> **Collected data**
=== Begin Enclosure ===
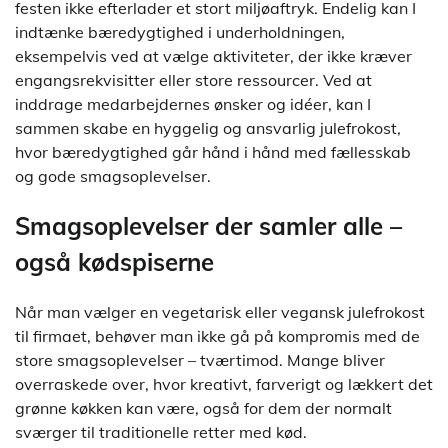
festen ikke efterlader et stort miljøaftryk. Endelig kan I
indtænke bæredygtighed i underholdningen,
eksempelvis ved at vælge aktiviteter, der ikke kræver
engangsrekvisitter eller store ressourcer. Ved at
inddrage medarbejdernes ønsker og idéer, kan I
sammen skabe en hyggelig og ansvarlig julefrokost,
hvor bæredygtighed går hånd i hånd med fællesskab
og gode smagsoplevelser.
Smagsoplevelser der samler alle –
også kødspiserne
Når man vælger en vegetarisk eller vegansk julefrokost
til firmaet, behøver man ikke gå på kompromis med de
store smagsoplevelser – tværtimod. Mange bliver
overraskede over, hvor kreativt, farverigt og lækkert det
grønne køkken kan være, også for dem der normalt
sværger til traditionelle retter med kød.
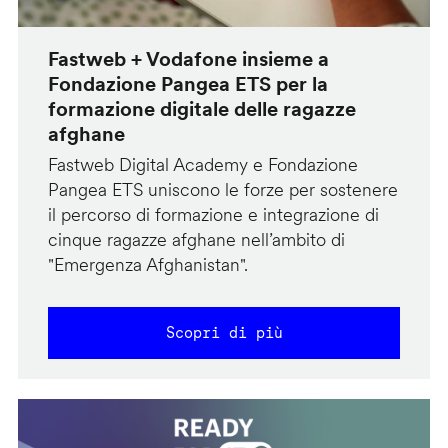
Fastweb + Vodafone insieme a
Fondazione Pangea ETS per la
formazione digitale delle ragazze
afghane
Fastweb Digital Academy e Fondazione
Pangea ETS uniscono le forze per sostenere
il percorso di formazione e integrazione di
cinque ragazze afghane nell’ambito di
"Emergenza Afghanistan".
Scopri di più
=== End Enclosure ===
> **BRIEF**
Keep the pictures out and repeat exactly the lines from the beginning of the data through the line that contains "Når man vælger", both ends included.

> **SOLVED EXERCISE**
festen ikke efterlader et stort miljøaftryk. Endelig kan I
indtænke bæredygtighed i underholdningen,
eksempelvis ved at vælge aktiviteter, der ikke kræver
engangsrekvisitter eller store ressourcer. Ved at
inddrage medarbejdernes ønsker og idéer, kan I
sammen skabe en hyggelig og ansvarlig julefrokost,
hvor bæredygtighed går hånd i hånd med fællesskab
og gode smagsoplevelser.
Smagsoplevelser der samler alle –
også kødspiserne
Når man vælger en vegetarisk eller vegansk julefrokost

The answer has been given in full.